第5話 法子の秘密のルーティン
法子は静かにDVDをセットした。
そして秘密の扉を開けて何かを取り出したのだ。
法子の汗と涙が染み込んだその物体は、もはや聖なる槍と宝玉を思わせる程黒光りし、鈍い光を放っていた。
「ふふふふふ。」
法子はふてぶてしい笑みを浮かべリモコンを押した。
そして、あのイントロが聞こえてきたのだ。
「きた、きた、きた、きた、けして止まらないあの人がきたわ。カモン、あはんっ。」
〜乗ってくれ〜
「はぁ!はぁ!」
そう、法子はあの伝説的ロックスターのファンなのだ。
そして、法子はロックのリズムに乗りながら、その黒光りするケン玉で恐ろしい技を繰り出したのだ。
法子のケン玉はロックでアクロバティック。
リズムに合わせて、ブリッジ、逆立ち、開脚、あらゆる体勢から様々な技を寸分の狂いなく繰り返す。
それも休みなく、瞬殺のスピードで。
そして曲の終わりに、ついにあの技を繰り出したのだ。
足の指にけん軸を挟むと、天井に向け足を真っすぐに向け、足で玉を巧みに放り投げた。
「どおりゃあ、、、!」
〜スポッ〜
そして玉は、寸分の狂いなくけん先に吸い込まれていった。
「はぁ!はぁ!
サンキューっ。
あふうっ。まずまずね。
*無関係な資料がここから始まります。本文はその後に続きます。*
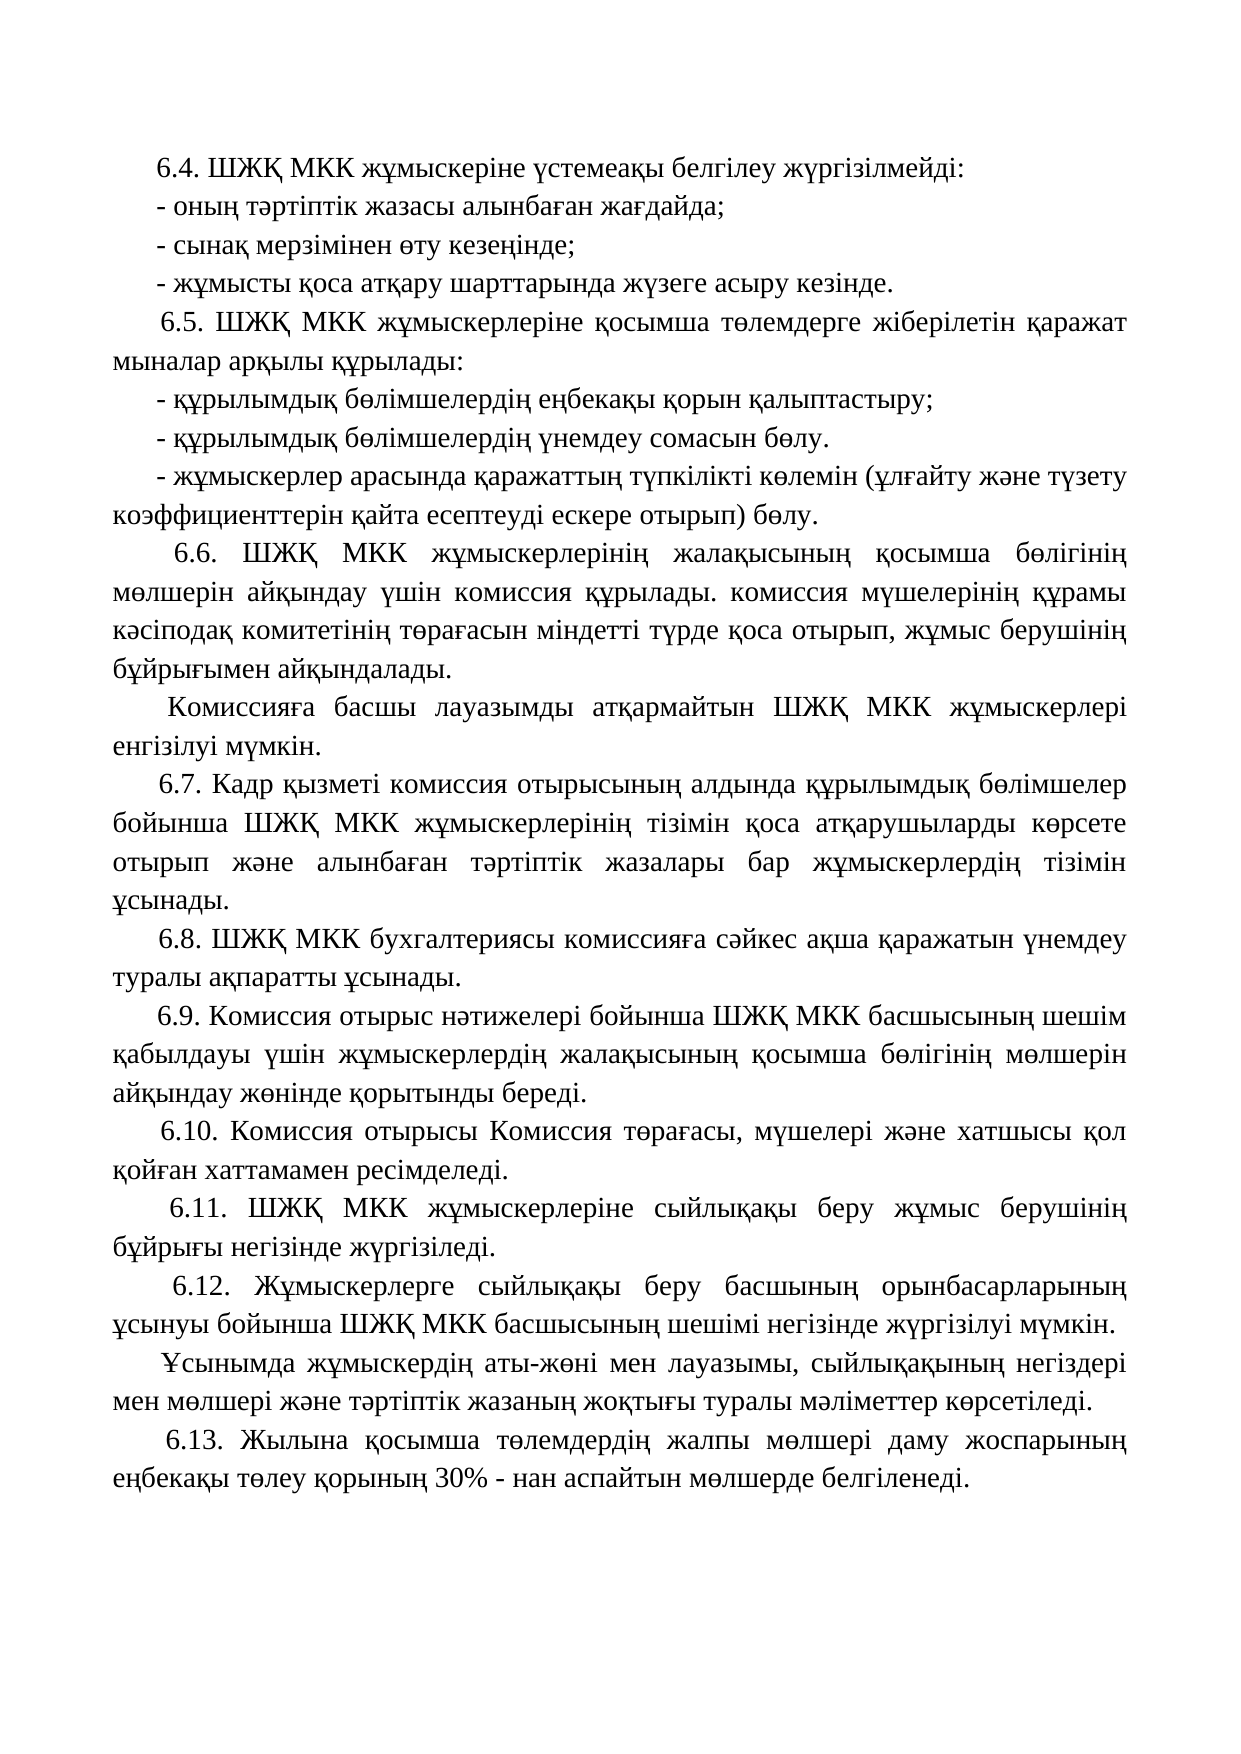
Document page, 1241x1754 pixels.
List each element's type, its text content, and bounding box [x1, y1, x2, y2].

」
まだくそ暑いこの季節、冷房もかけず部屋を閉め切りにし恐ろしい技をかけ続けた法子は、汗だく、汁だく牛丼になっていた。
〜ピロピロピロリン〜
スマホが鳴った。
「あっ、嬉しいっ、まゆちゃんだ。」
「のりちゃん、ちょっと久しぶり。
駅でゆきちゃんがのりちゃん見たって聞いて電話したの。
のりちゃん、目が真っ赤で悲しそうだったって聞いて、気になったの。」
「あっ、ごめんごめん。まゆちゃん、ゆきちゃんにも心配させちゃって。
ちょっと悲しくなっちゃって、でももう大丈夫。
あの方のロックでケン玉やったから。」
「やっぱり、だと思ったよ。
のりちゃん、先生やらなくてもあれでご飯食べられるよ。
でも、気を付けてよ。前に肉離れして学校休んだじゃない。」
「恥ずかしいっ、必殺こむら返りね。
あれはもうやらないよぅ。
お母さんやお医者さんからもストップかかってるし、危険すぎるって。」
「だよね。あれはマジヤバいわ。
でも、また見てみたいかも、なんて嘘よっ。」
「ふふっ、見てみたいのまゆちゃん、いいわよ、。」
「やめてっ。私がのりちゃんのお母さんに怒られるよ。」
「で、何かあったの、のりちゃんを泣かすとはけしからん。男だったら私が許さんぞ!」
「うーん、ちょっとね。
まゆちゃんに聞いて貰おうかな。
男ならいいけど、、、、違うの。」
「ぜひぜひ、のりちゃんの話いっぱい聞きたいなあ。」
「うんとね、、、、。
まゆちゃん、ちょっと待ってて、着替えてくる。
汗でびしょびしょなの。」
「はーい。
ふふっ、のりちゃん、変わらないなあ。」